После обеда решила приготовить себе запеканку. Из творога, который сама купила накануне. Разбила яйца, порезала яблоки, включила духовку. Прошлась по квартире, вернулась — а творога нет. Миска пуста.
— Диана съела, — бросил Тима, даже не отрываясь от планшета.
Ксюша молча пошла в комнату. Там Диана сидела на кровати, жевала творожную массу из контейнера и смотрела сериал.
— Ты серьёзно? — Ксюша даже не повысила голос. — Я готовила. Это было моё.
— Ну ты ж не написала, что нельзя, — пожала плечами девочка. — Он был в холодильнике. Не лежал же под замком. А мне хотелось.
— А мне хотелось покоя. Границ. Уважения. И их тоже не было, — сказала Ксюша тихо, но жёстко.
Диана закатила глаза:
— Господи, какая ты нервная. Не из-за творога же сцены устраивать.
Ксюша спустилась вниз, чтобы выкинуть мусор. Ей надо было подышать. Сделать хоть три глотка воздуха без чужого запаха, чужих голосов.
Во дворе сидела Людмила Петровна, бабушка с первого этажа.
— У вас гости всё не уезжают, — заметила та. — Или уже прописались?
Ксюша усмехнулась:
— Они и сами не знают. То временно, то как получится.
— А Саша-то у вас хороший. А сестра… хитрющая, уж простите. Я ещё в девяностые видела, как она с соседями из-за хлама ругалась. В склад всё тащила, как в нору. И ни за что не платила. У неё талант — пользоваться чужим.
Ксюша кивнула. И в этот момент поняла: это не её каприз. Не фантазии. Не переутомление. Это — реальность. Её границы не просто нарушены. Их снесли. И пляшут на обломках.
В тот же вечер она решила поговорить с Сашей. Спокойно. Но окончательно.

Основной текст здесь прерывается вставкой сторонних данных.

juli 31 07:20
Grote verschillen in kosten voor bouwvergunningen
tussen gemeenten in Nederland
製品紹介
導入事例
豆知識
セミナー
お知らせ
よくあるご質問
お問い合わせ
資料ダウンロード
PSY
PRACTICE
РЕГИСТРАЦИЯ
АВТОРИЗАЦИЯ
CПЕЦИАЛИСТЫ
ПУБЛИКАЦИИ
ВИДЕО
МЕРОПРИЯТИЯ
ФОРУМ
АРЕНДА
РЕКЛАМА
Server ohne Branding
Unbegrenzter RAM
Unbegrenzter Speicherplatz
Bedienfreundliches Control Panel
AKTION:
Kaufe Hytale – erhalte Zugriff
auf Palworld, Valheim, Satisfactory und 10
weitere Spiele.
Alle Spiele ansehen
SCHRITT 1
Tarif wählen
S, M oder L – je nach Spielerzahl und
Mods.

— Саш, я тебя люблю. Но я больше так не могу. Или выходим из этого вместе — и твоя семья уходит. Или я съезжаю. Одна. Потому что у меня закончились ресурсы.

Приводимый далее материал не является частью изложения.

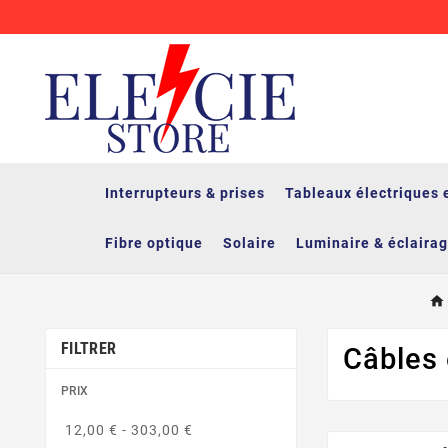
Interrupteurs & prises
Tableaux électriques 
Fibre optique
Solaire
Luminaire & éclaira
FILTRER
Câbles 
PRIX
12,00 € - 303,00 €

Он долго молчал. Потом сказал:
— Ты хочешь разрушить всё из-за пары месяцев неудобства?
— Это не неудобство. Это вторжение. Они уничтожили мой дом, моё спокойствие, мою личность. Я больше не знаю, кто я. Но точно не хозяйка этой квартиры.
Саша сжал виски:
— Ладно. Я поговорю с Леной. Скажу, что пора. Обещаю.
Но Лена услышала их разговор раньше. Стояла за дверью.

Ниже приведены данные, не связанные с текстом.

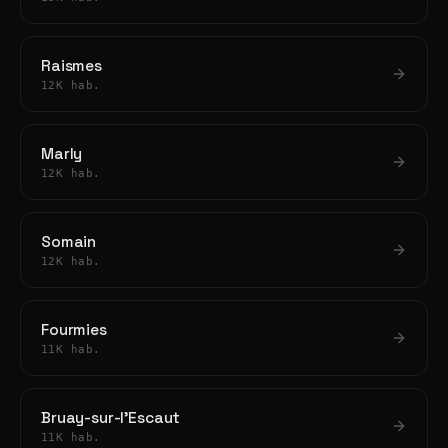
Raismes
12K hab.
Marly
12K hab.
Somain
12K hab.
Fourmies
11K hab.
Bruay-sur-l'Escaut
11K hab.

Наутро на кухне был демонстративный порядок. Диана молчала. Серёга ел молча, не чавкая. Лена варила суп. На столе стояла надпись на листке А4 — «Для всех». И надпись маркером: «В этой семье делятся».
Ксюша только рассмеялась. И ушла на работу.
А вечером её встретила сцена: Лена шумно открывает кастрюлю, ставит её на плиту, с видом жертвы и победителя одновременно, и произносит:
— Раз тебе жалко еды — мы сами себе возьмём.
Ксюша посмотрела на неё долго.
Саша стоял рядом, с лицом, в котором читалась усталость.
— Знаешь, Лена, — тихо сказала она. — Вы и так всё давно берёте сами. Просто теперь — открыто.
Конфликт не разрешился. На следующий день Ксюша собрала сумку. Не навсегда. На пару дней — к подруге. Отдохнуть. Подумать.
— Ты сбегаешь? — бросила Лена.
— Нет, — ответила Ксюша. — Я даю вам место. Чтобы самим решить, сколько вас здесь останется.
Когда она уходила, Саша стоял в коридоре, растерянный. Он не остановил её. Только смотрел. И кажется, впервые — по-настоящему видел.